Skip for single-file fixes, one-line edits, and documentation-only commits.

The cadence

Wave = a logically coherent group of edits that can be reasoned about as one change.

Per wave:
  1. Read the target files (batched, parallel Reads).
  2. Make the edits (batched, parallel Edits). Keep edits narrow and related.
  3. Gate: run typecheck (`tsc --noEmit`) and tests (`pnpm test` or equivalent).
  4. If RED:
     a. Do NOT add more edits.
     b. Fix the regression inside the current wave.
     c. Re-run the gate until GREEN.
     d. If the fix grows the wave beyond "one coherent change", split into two waves
        with a commit boundary between them.
  5. If GREEN:
     a. Commit with a scoped message naming the wave.
     b. Move to the next wave.

After N waves: push.

Wave-sizing heuristics

Signal Wave size
Mechanical replace_all (e.g., errMsg helper replacing 11 ternaries) One wave by itself
Related fixes in one file One wave
Same pattern applied across 2-3 files One wave
Cross-cutting change (interface extraction, rename of a widely-used symbol) One wave, then verify, then cleanup wave
New feature + tests One wave for feature, one for tests

Anti-pattern: stuffing "security fixes + cleanup + new tests + doc update" into one wave.

The gate: what counts as "green"

Minimum:

  • Typecheck: no errors
  • Tests: all pre-existing tests pass; new tests added in the wave also pass

Better (if available):

  • Lint: clean
  • Coverage: above the configured threshold
  • Smoke: a handful of explicit manual checks where unit tests can't reach (e.g., MCP stdio transport round-trip)

Example: commit messages

wave 1 — security hardening
wave 2 — tools.ts cleanup + schema visibility
wave 3 — pino redact + telemetry race + HNSW init
wave 4 — Puppeteer page pool
wave 5 — safePaginate helper, vector dirty flag

Each message states the wave's coherent theme; body documents what changed and what was left out.
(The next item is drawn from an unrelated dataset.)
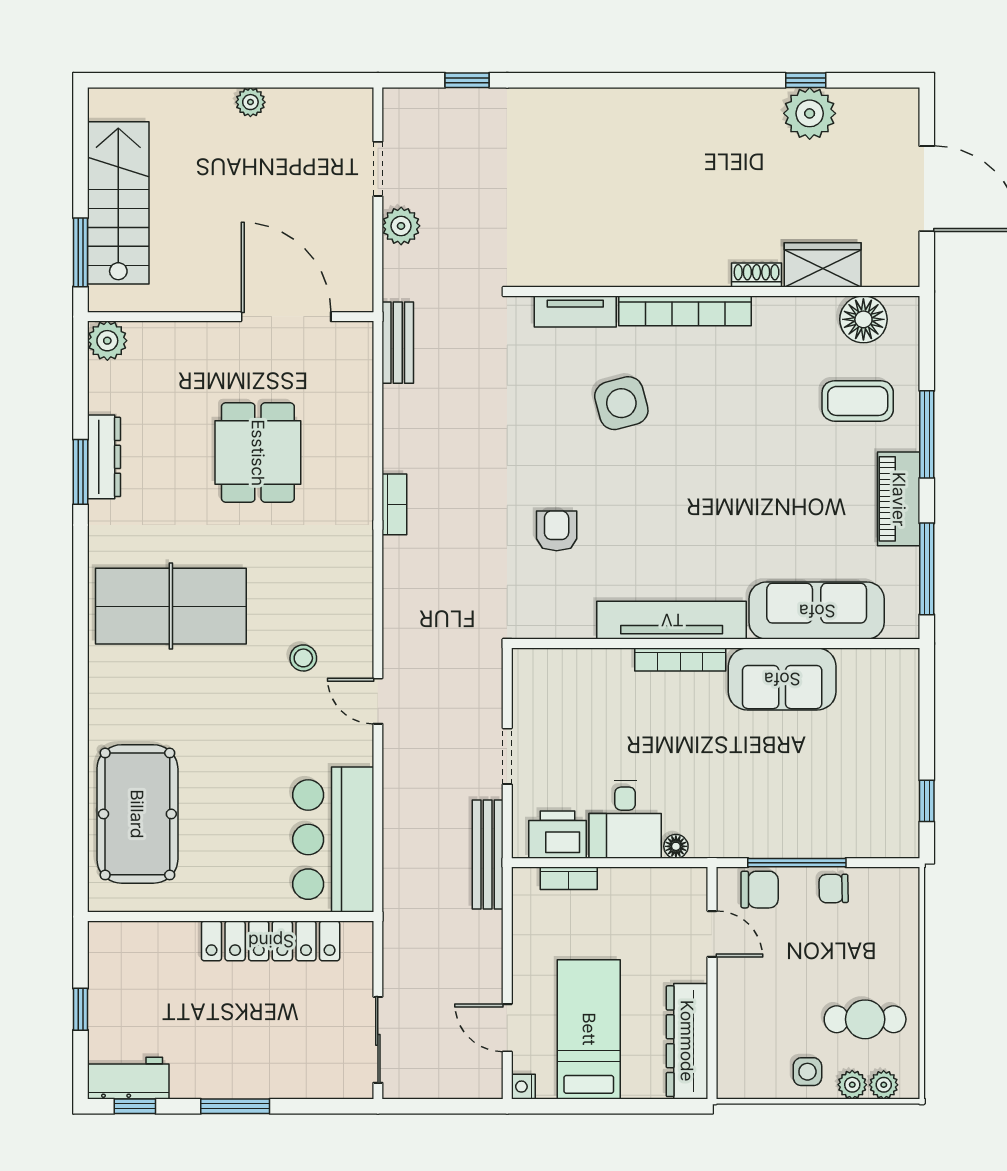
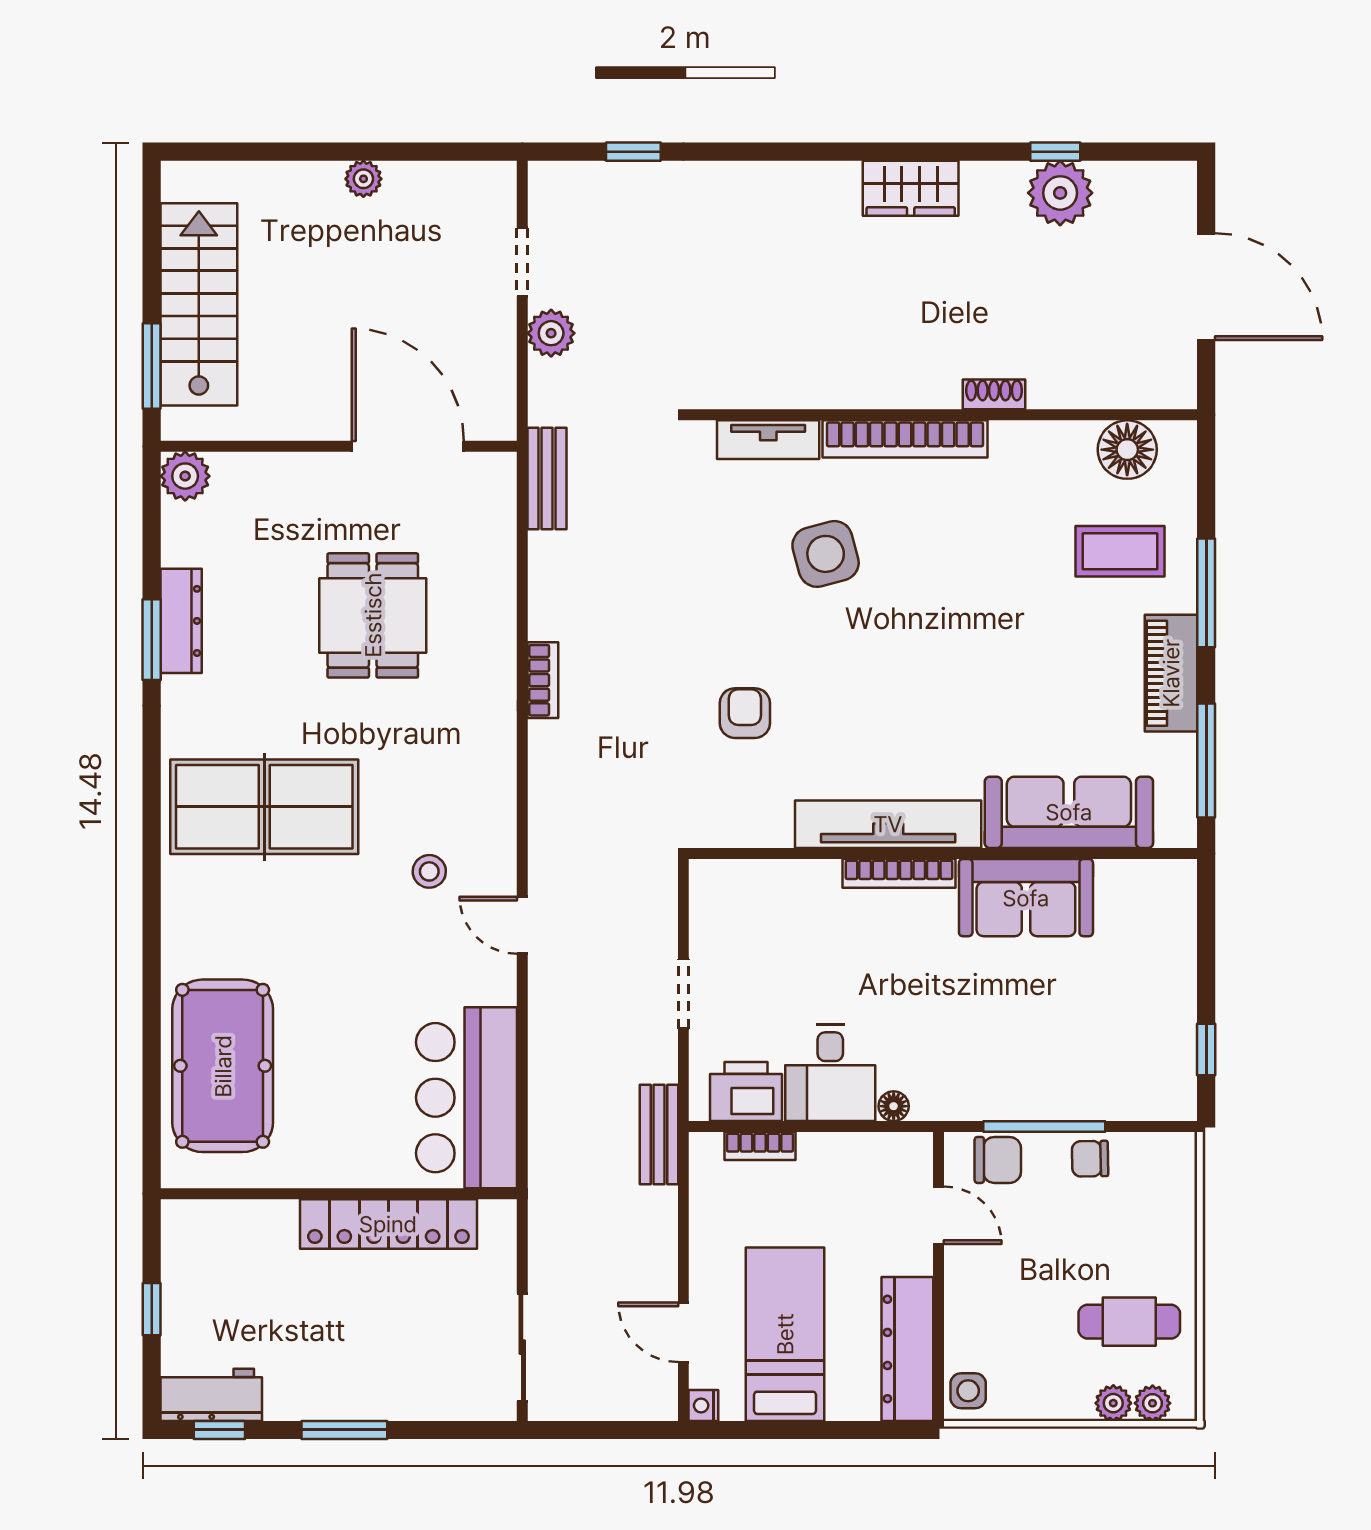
wardrobe: (823, 265) -> (911, 188), moved, turned 180
bench: (488, 855) -> (659, 1135), width x0.73
side table: (807, 1072) -> (968, 1391), moved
Interaction with other patterns

  • Refactor Pipeline (cc-orchestrate.md Template 5): verify-between-waves is the "Verifier" role formalized as a repeating cadence instead of a single final step.
  • Checkpointing (skills/checkpointing/SKILL.md): checkpointing saves orchestrator state periodically; verify-between-waves saves code state (commits) periodically. Complementary.
  • Context Budget (skills/context-budgeting/SKILL.md): waves are natural /compact boundaries — after each green commit, the surrounding context is a good candidate to summarize.

Rollback recipe (if a wave went bad)

git reset --mixed HEAD~1      # undo the wave commit but keep files
git checkout -- <files>       # drop the bad edits
# or: git stash                # keep them for inspection

Then either redo the wave in smaller steps, or abandon that particular change and move on.

Red flags that you're NOT running this cadence

  • You haven't run tsc in 10+ edits.
  • You're hoping the tests pass "at the end".
  • You have >5 uncommitted files changed.
  • You're about to commit 200+ line diff without having run typecheck since the first edit.

Any of these → stop editing, run the gate, commit what's green, re-plan the rest as new waves.